Input Data

Both packages consume the same four kinds of input. This section documents each one’s schema, shows worked examples drawn from the bundled demo dataset, and exposes every artefact as a download — so you can preview the shape, grab the standalone CSV/TSV files, or load the canonical .rds directly with load_data().

Input In-memory shape Page
SNP genotypes integer matrix \(n \times p\), dosage 0/1/2 SNP
Microhaplotype calls integer matrix \(n \times (2 \cdot n_{blocks})\) (compact) Microhaplotypes
Phenotypes (continuous + binary, plus QTL ground truth) data frame: id, fixed effects, response(s) Phenotype
Pedigree data frame: id, sire, dam Pedigree

The demo bundle

Each subpage uses the same canonical dataset, shipped byte-identically by both sibling packages. Two scales are bundled:

Size Individuals SNPs MH blocks \(W_{ah}\) columns QTL Use
large (main) 200 (10 sires × 20 offspring) 100 50 ~149 10 All standard examples
small (toy) 100 (10 sires × 10 offspring) 50 25 ~75 5 Quick-start (runs in seconds)

Both are simulated with set.seed(42) for the genetic stream and set.seed(41) for the within-family train/test split; re-running demo-data/generate.R produces bit-identical output.

One .rds per size, byte-identical to the sibling packages

demo-data/main/demo_data.rds and demo-data/toy/demo_data_small.rds are byte-identical to the files shipped under masbayes/inst/extdata/ and masreml/inst/extdata/. The canonical generator lives in the workspace as tools/make_demo_data.R; the local mirror is demo-data/generate.R.

Loading

# Either package's load_data() returns the canonical list.
library(masreml)   # or masbayes
d <- masreml::load_data("large")    # or "small"

# Equivalent via system.file() (returns the bundled path):
path <- system.file("extdata", "demo_data.rds", package = "masreml")
d    <- readRDS(path)

# Or load the standalone .rds directly from the site repo:
d    <- readRDS("demo-data/main/demo_data.rds")

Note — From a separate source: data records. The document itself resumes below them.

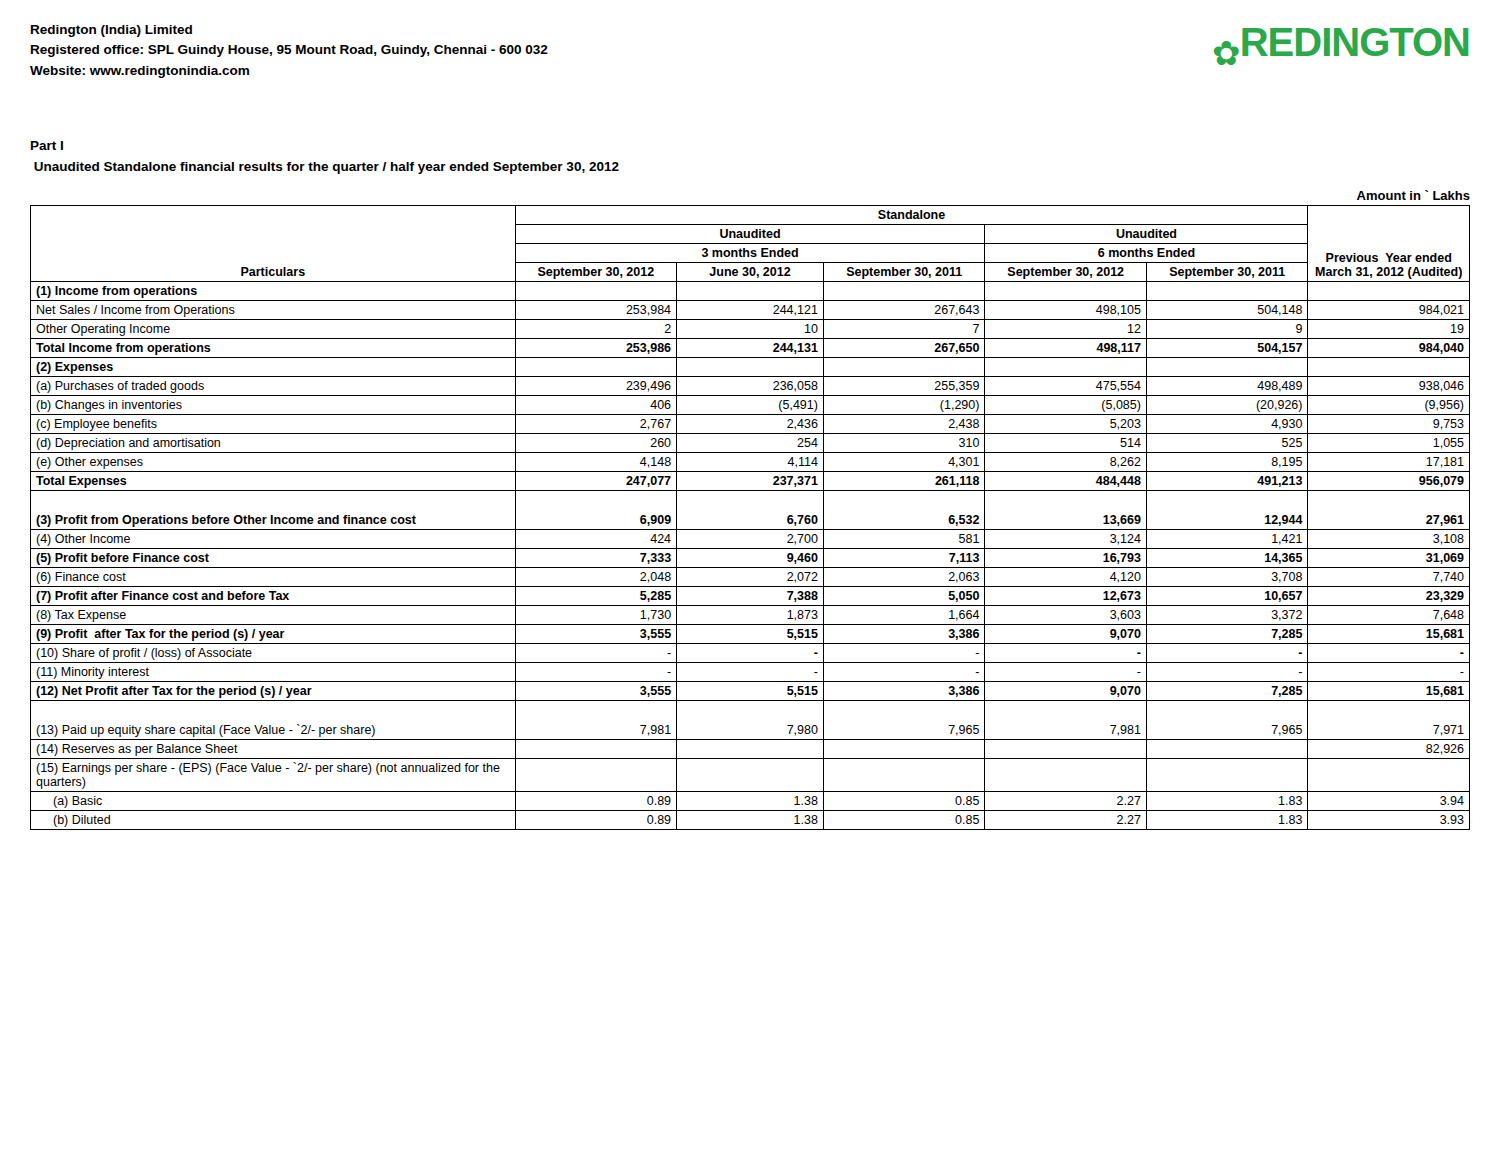Redington (India) Limited
Registered office: SPL Guindy House, 95 Mount Road, Guindy, Chennai - 600 032
Website: www.redingtonindia.com
✿REDINGTON
Part I
Unaudited Standalone financial results for the quarter / half year ended September 30, 2012
Amount in ` Lakhs
| Particulars | Standalone | Previous Year ended March 31, 2012 (Audited) |
| --- | --- | --- |
| Unaudited | Unaudited |
| 3 months Ended | 6 months Ended |
| September 30, 2012 | June 30, 2012 | September 30, 2011 | September 30, 2012 | September 30, 2011 |
| (1) Income from operations | | | | | | |
| Net Sales / Income from Operations | 253,984 | 244,121 | 267,643 | 498,105 | 504,148 | 984,021 |
| Other Operating Income | 2 | 10 | 7 | 12 | 9 | 19 |
| Total Income from operations | 253,986 | 244,131 | 267,650 | 498,117 | 504,157 | 984,040 |
| (2) Expenses | | | | | | |
| (a) Purchases of traded goods | 239,496 | 236,058 | 255,359 | 475,554 | 498,489 | 938,046 |
| (b) Changes in inventories | 406 | (5,491) | (1,290) | (5,085) | (20,926) | (9,956) |
| (c) Employee benefits | 2,767 | 2,436 | 2,438 | 5,203 | 4,930 | 9,753 |
| (d) Depreciation and amortisation | 260 | 254 | 310 | 514 | 525 | 1,055 |
| (e) Other expenses | 4,148 | 4,114 | 4,301 | 8,262 | 8,195 | 17,181 |
| Total Expenses | 247,077 | 237,371 | 261,118 | 484,448 | 491,213 | 956,079 |
| (3) Profit from Operations before Other Income and finance cost | 6,909 | 6,760 | 6,532 | 13,669 | 12,944 | 27,961 |
| (4) Other Income | 424 | 2,700 | 581 | 3,124 | 1,421 | 3,108 |
| (5) Profit before Finance cost | 7,333 | 9,460 | 7,113 | 16,793 | 14,365 | 31,069 |
| (6) Finance cost | 2,048 | 2,072 | 2,063 | 4,120 | 3,708 | 7,740 |
| (7) Profit after Finance cost and before Tax | 5,285 | 7,388 | 5,050 | 12,673 | 10,657 | 23,329 |
| (8) Tax Expense | 1,730 | 1,873 | 1,664 | 3,603 | 3,372 | 7,648 |
| (9) Profit after Tax for the period (s) / year | 3,555 | 5,515 | 3,386 | 9,070 | 7,285 | 15,681 |
| (10) Share of profit / (loss) of Associate | - | - | - | - | - | - |
| (11) Minority interest | - | - | - | - | - | - |
| (12) Net Profit after Tax for the period (s) / year | 3,555 | 5,515 | 3,386 | 9,070 | 7,285 | 15,681 |
| (13) Paid up equity share capital (Face Value - `2/- per share) | 7,981 | 7,980 | 7,965 | 7,981 | 7,965 | 7,971 |
| (14) Reserves as per Balance Sheet | | | | | | 82,926 |
| (15) Earnings per share - (EPS) (Face Value - `2/- per share) (not annualized for the quarters) | | | | | | |
| (a) Basic | 0.89 | 1.38 | 0.85 | 2.27 | 1.83 | 3.94 |
| (b) Diluted | 0.89 | 1.38 | 0.85 | 2.27 | 1.83 | 3.93 |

d is a named list with 12 slots: snp, mh, allele_freq, pheno, pedigree, qtl, meta, family_id, train_idx, test_idx, map_snp, map_mh. The four subpages describe each slot’s schema and common ways to construct it from your own data.

Within-family train/test split

The bundle ships a stratified split: each of the 10 families contributes 16 offspring to training and 4 to test in large (8/2 in small). This keeps full-sibs out of the test partition’s predictor pool without losing family-level relatedness.

Size n_train n_test per family
large 160 40 16 / 4
small 80 20 8 / 2

Indices live in d$train_idx and d$test_idx (row indices into d$snp, d$mh, d$pheno).

Download the bundle

large dataset (~55 KB zipped)

📦 demo_data.rds   📦 main.zip

small dataset (~23 KB zipped)

📦 demo_data_small.rds   📦 toy.zip

The ZIPs bundle the canonical .rds plus every derived CSV/TSV used on the subpages.

Regenerating locally

demo-data/generate.R requires library(masbayes) (uses construct_wah_matrix()):

Rscript demo-data/generate.R main toy   # both sizes
Rscript demo-data/generate.R main       # large only
Rscript demo-data/generate.R toy        # small only

Re-running emits the same .rds byte-for-byte (set.seed() at the top of every config).